* Brief:
When you transcribe the entries below, keep the wording exact and omit the pictures.

----- Data for the task -----

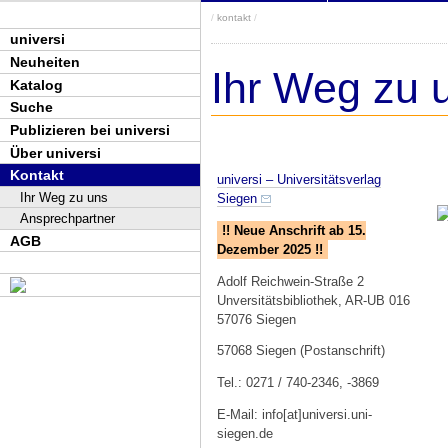
/
kontakt
/
universi
Neuheiten
Ihr Weg zu 
Katalog
Suche
Publizieren bei universi
Über universi
Kontakt
universi – Universitätsverlag
Ihr Weg zu uns
Siegen
Ansprechpartner
!! Neue Anschrift ab 15.
AGB
Dezember 2025 !!
Adolf Reichwein-Straße 2
Unversitätsbibliothek, AR-UB 016
57076 Siegen
57068 Siegen (Postanschrift)
Tel.: 0271 / 740-2346, -3869
E-Mail: info[at]universi.uni-
siegen.de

-----

* Written answer:
/
kontakt
/
universi
Neuheiten
Ihr Weg zu 
Katalog
Suche
Publizieren bei universi
Über universi
Kontakt
universi – Universitätsverlag
Ihr Weg zu uns
Siegen
Ansprechpartner
!! Neue Anschrift ab 15.
AGB
Dezember 2025 !!
Adolf Reichwein-Straße 2
Unversitätsbibliothek, AR-UB 016
57076 Siegen
57068 Siegen (Postanschrift)
Tel.: 0271 / 740-2346, -3869
E-Mail: info[at]universi.uni-
siegen.de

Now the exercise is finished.